A First World War medal that was missing for 45 years has now been returned to the daughter of the soldier it belonged to just in time for Remembrance Day on November 11.

The story behind the missing medal is fascinating and the woman who now has it in her possession said she is thrilled to have the memento of her late father.

Liz Giuriato said her father’s medal was buried in the ground from 1965 to 1990 on the property in Hilliers she had lived in from 1960 to 1965. The home was sold in 1965 and it is anybody’s guess how Edward Albert Moore’s medal wound up buried in the ground.

When Donna West bought the acreage on Palmer Road 1990 she got a lot more than the house and land.

While clearing the property, her husband hit a small pile of what appeared to be garbage with his excavator. The blade caused the pile to be spread out across the dirt and while West was cleaning up the broken glass, lo and behold she found a First World War medal.

“At first I thought it was a bottle cap. It was covered in sand,” West stated.

The medal they had unearthed belonged to Private Edward Albert Moore but it wasn’t until October of this year that West was able to give the medal to its rightful family.

She had been dabbling in tracing her own family tree and was familiar with the Ancestry website but her search for relatives of E. A. Moore would continually hit dead ends.

For 20 years she tried to find his family.

“I would give it a poke off and on. I tried the Internet and I talk to neighbours. I would give up for a while and try again because it was on my ‘things to do list’ before I leave this Earth,” she admitted.

 

West said she could have easily sold the medal but that was out of the question.

West’s determination finally paid off when she happened upon the website of the Qualicum Beach Family History Society (QBFHS). She sent an e-mail to their president Joe Forsyth and within days they had traced the medal to the family who had for years been wondering whatever happened to it.

“It was a fluke that I wound up on their website and by-golly it didn’t take them long to track the family down,” declared West.

Forsyth said it just so happened that they were having a meeting and one of the new members knew that Rose Brittian who lives in Coombs had a mom who was a Moore.

“I phoned Rose and asked about her father and I thought she was going to drop the phone because Liz had just been asking Rose about their dad’s war medals,” explained Forsyth.

He said it is not the first time they have been involved in reuniting First World War memorabilia with families who have been searching for items but he said this case is definitely a head scratcher.

He said no one really knows how the medal wound up in the ground and West believes there is a companion medal still buried on the property because Moore’s Canadian Armed Forces records indicate he was given the British War and Victory medals.
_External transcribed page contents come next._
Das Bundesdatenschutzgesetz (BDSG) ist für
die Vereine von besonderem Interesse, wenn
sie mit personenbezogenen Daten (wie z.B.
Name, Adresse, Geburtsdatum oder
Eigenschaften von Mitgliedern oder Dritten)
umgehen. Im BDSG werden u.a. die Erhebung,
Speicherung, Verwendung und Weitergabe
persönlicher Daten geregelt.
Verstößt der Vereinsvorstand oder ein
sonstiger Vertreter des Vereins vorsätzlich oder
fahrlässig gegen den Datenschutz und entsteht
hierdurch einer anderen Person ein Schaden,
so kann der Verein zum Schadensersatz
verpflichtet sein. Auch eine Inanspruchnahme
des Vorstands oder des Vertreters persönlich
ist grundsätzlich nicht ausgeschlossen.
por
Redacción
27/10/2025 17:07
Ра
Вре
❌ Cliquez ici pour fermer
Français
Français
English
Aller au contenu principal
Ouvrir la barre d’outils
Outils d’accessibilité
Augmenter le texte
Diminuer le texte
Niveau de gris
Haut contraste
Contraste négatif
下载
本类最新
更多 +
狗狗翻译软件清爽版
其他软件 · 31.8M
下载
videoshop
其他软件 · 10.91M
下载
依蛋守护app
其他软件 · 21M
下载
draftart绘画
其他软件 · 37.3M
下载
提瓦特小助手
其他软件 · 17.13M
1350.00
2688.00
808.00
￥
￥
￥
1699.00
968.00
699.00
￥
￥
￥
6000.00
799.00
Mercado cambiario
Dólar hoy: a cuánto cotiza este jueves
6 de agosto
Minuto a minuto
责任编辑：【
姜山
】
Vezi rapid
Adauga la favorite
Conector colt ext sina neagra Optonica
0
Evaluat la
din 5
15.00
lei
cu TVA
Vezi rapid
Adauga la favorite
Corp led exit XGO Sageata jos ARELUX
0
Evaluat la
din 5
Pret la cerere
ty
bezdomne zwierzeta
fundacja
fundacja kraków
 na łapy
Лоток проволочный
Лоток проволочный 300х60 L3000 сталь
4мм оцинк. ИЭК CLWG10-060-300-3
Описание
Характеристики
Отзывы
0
Giuriato and Brittain are both grateful that West never gave up trying to find them and admitted that Forsyth was the key in putting it all together.

Giuriato said the hook for the ribbon which holds the medal is broken and obviously the ribbon is gone but she said she will get a replacement ribbon and perhaps talk to the owners of the property about letting her walk the acreage with a medal detector to find the missing Victory medal.

“My head is spinning over this. Everything has fallen into place and I am so happy to have the medal,” Giuriato admitted.

She said her father died in 1978 and it wasn’t until a few years ago that she became interested in finding out about his military service. She said she was only 21 when he died, and was too young to appreciate his contribution to the war.

Giuriato said her dad was a bachelor until he was 68 years old and he was 69 when she was born.

“Dad never married until he was 68. He married a widow who had two daughters and a year later I was born,” she explained.

“I didn’t know about the medal until a couple of years ago when we were looking through my mom’s stuff. Rose had her dad’s medals and wondered where my dad’s medals were.”

She stated that as a nurse in a seniors care home she finds that most of the veterans don’t like to talk about the war and added her dad wasn’t one to talk about the time he served in France.

She said now she is getting to know things about her dad by tracing her family history and she is learning many wonderful things about him.

“Two years ago I went to Nova Scotia and saw the home my dad was born in.”

Giuriato and Brittian admit their dad was a free spirit who really never wanted to settle down but added he was always a gentleman.

The sisters agree November 11, 2011 will have special meaning to them and to those who played a role in bringing them a little piece of their father’s history to them.